▶ TASK ITEM: Quote every line of the listing below verbatim, leaving the pictures out of your answer.

[Records drawn from a dataset]
......

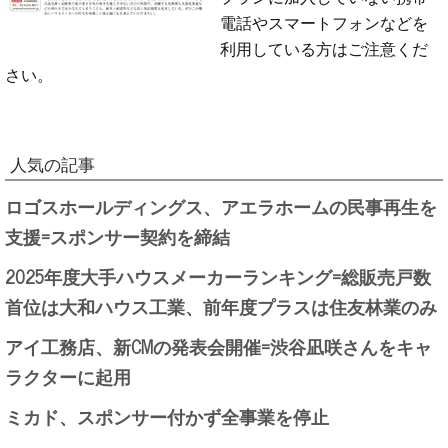
電話やスマートフォンなどを
利用している方はご注意くだ
さい。
人気の記事
ロゴスホールディングス、アエラホームの民事再生を
支援=スポンサー契約を締結
2025年度大手ハウスメーカーランキング=総販売戸数
首位は大和ハウス工業、前年度プラスは住友林業のみ
アイ工務店、新CMの発表会開催=渋谷凪咲さんをキャ
ラクターに起用
ミカド、スポンサー付かず全事業を停止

......

▶ PROBLEM SOLUTION:
電話やスマートフォンなどを
利用している方はご注意くだ
さい。
人気の記事
ロゴスホールディングス、アエラホームの民事再生を
支援=スポンサー契約を締結
2025年度大手ハウスメーカーランキング=総販売戸数
首位は大和ハウス工業、前年度プラスは住友林業のみ
アイ工務店、新CMの発表会開催=渋谷凪咲さんをキャ
ラクターに起用
ミカド、スポンサー付かず全事業を停止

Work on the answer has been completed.